Adopted in accordance with the provisions of
Section 253 of the Delaware General Corporation Law
CANDIE’S, INC., a Delaware corporation, desiring to merge with ICONIX BRAND GROUP, INC., a Delaware corporation, pursuant to the provisions of Section 253 of the Delaware General Corporation Law, hereby certifies as follows:
1. Candie’s, Inc. is a corporation formed under the laws of the State of Delaware (the “Corporation”).
2. The Corporation is the owner of all of the outstanding shares of each class of stock of Iconix Brand Group, Inc., a corporation formed under the laws of the State of Delaware.
3. On June 28, 2005, the Board of Directors of the Corporation adopted the following resolutions to merge Iconix Brand Group, Inc. into the Corporation:
“WHEREAS, the Corporation owns 100% of the issued and outstanding common stock of the Iconix Brand Group, Inc. (“Subsidiary”); and
WHEREAS, it is in the best interests of the Corporation to merge the Subsidiary with and into the Corporation in order that all the estate, property, rights, privileges and franchises of the Subsidiary shall vest in and be possessed by the Corporation;
NOW, THEREFORE, be it:
RESOLVED, that the Board of Directors of the Corporation hereby approves and adopts the following plan to merge the Subsidiary into the Corporation:
1. The name of the corporation proposing to merge is Iconix Brand Group, Inc. (the “Subsidiary”) and the name of the surviving corporation is Candie’s, Inc. (the “Corporation”)

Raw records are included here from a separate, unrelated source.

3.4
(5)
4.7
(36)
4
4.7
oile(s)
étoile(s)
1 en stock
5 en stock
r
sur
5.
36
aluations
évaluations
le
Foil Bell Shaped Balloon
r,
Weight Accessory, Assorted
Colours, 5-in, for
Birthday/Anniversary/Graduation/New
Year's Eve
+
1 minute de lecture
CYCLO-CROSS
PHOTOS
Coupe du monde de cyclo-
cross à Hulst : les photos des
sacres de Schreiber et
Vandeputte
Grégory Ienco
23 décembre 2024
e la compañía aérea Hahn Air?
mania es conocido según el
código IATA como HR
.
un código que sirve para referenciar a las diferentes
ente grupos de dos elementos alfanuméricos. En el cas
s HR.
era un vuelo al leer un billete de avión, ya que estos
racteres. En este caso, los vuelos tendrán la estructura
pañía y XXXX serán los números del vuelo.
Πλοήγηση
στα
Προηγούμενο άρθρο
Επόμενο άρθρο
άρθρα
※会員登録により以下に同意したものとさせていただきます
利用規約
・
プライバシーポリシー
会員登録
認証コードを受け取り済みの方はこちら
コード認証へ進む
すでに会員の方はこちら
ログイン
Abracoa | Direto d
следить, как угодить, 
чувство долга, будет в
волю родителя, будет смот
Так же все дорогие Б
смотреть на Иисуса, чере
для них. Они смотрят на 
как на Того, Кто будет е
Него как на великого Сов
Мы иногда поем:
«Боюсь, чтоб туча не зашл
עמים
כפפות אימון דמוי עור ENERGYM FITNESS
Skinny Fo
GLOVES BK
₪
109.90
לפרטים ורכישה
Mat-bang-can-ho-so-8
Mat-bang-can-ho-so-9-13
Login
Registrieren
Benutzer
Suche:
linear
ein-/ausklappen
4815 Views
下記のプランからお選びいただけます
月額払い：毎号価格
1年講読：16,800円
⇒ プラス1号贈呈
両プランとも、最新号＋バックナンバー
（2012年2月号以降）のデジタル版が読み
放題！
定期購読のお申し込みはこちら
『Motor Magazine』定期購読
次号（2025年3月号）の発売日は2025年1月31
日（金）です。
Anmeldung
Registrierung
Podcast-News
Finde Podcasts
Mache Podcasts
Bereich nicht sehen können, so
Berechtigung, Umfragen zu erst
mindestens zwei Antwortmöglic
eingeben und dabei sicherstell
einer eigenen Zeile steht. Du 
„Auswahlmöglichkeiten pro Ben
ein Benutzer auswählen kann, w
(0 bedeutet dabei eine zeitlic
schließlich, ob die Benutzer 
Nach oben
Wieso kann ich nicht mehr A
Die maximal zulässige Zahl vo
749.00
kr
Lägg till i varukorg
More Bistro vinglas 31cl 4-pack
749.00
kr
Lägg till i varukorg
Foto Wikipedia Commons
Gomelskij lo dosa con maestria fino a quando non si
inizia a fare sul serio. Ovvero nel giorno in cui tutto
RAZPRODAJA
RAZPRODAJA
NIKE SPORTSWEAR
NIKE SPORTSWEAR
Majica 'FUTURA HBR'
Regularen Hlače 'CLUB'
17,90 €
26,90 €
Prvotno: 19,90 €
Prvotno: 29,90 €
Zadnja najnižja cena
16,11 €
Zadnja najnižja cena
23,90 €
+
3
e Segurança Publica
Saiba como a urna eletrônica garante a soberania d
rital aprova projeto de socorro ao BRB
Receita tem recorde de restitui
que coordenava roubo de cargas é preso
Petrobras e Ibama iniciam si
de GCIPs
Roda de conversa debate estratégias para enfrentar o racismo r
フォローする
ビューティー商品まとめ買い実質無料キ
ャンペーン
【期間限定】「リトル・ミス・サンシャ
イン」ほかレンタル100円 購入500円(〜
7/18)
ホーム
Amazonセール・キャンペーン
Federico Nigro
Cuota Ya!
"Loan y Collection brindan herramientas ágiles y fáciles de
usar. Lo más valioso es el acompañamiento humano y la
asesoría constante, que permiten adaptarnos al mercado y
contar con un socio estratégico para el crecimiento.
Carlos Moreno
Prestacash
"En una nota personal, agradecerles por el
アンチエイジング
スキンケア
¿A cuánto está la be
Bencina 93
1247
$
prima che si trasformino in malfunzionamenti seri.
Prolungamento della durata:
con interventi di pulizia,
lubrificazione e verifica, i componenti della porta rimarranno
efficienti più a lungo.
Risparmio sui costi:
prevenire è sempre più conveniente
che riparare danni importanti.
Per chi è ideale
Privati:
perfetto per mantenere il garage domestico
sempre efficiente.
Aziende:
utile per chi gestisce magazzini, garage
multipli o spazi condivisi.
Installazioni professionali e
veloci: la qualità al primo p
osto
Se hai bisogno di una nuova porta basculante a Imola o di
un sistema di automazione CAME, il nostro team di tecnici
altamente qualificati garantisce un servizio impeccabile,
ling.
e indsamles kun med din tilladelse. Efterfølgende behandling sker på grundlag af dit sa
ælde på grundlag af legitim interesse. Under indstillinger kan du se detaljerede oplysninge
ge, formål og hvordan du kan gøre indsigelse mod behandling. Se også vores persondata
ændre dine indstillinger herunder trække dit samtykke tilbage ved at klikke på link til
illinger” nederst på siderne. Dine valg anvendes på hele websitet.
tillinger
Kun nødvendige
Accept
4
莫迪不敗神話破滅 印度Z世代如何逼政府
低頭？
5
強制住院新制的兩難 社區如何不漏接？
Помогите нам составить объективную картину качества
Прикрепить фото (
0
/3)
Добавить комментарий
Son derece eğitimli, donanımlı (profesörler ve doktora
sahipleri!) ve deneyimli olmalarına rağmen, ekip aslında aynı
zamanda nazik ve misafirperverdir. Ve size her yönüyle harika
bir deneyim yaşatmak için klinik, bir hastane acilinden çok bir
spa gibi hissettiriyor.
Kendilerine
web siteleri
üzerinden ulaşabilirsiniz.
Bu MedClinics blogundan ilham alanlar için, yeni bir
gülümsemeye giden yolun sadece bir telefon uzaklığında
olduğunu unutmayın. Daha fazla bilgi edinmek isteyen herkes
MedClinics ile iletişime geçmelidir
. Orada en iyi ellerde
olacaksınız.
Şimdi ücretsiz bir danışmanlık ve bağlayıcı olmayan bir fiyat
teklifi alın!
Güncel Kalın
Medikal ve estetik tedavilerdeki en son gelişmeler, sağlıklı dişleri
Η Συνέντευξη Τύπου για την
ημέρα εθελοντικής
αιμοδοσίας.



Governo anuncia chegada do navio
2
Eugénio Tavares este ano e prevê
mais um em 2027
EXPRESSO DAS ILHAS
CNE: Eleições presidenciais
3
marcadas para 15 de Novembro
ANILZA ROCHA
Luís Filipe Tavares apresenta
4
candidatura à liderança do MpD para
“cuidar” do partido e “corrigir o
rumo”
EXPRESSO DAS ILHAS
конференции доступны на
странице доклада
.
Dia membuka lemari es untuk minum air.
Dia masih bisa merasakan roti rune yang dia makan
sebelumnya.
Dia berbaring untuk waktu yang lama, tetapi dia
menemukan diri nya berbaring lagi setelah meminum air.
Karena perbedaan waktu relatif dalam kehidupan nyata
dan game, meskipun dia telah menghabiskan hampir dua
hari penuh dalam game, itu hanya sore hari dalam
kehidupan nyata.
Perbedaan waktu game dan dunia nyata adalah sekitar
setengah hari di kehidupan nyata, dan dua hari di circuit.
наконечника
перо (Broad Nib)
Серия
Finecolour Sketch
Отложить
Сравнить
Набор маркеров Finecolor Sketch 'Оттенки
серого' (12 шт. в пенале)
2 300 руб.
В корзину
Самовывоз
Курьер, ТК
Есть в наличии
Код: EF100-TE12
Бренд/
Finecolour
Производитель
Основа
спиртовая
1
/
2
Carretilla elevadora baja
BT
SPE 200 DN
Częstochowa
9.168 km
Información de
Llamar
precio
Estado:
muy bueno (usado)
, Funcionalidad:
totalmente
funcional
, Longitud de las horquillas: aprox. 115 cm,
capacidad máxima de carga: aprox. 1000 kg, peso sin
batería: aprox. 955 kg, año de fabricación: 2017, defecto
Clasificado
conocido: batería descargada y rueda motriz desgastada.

2. The Subsidiary shall merge into the Corporation and upon the effective date of such merger the Subsidiary shall cease to exist and shall no longer exercise its powers, privileges and franchises subject to the laws of the State of Delaware. The Corporation shall succeed to the property and assets of and exercise all the powers, privileges and franchises of the Subsidiary and shall assume and be liable for all of the debts and liabilities, if any, of the Subsidiary.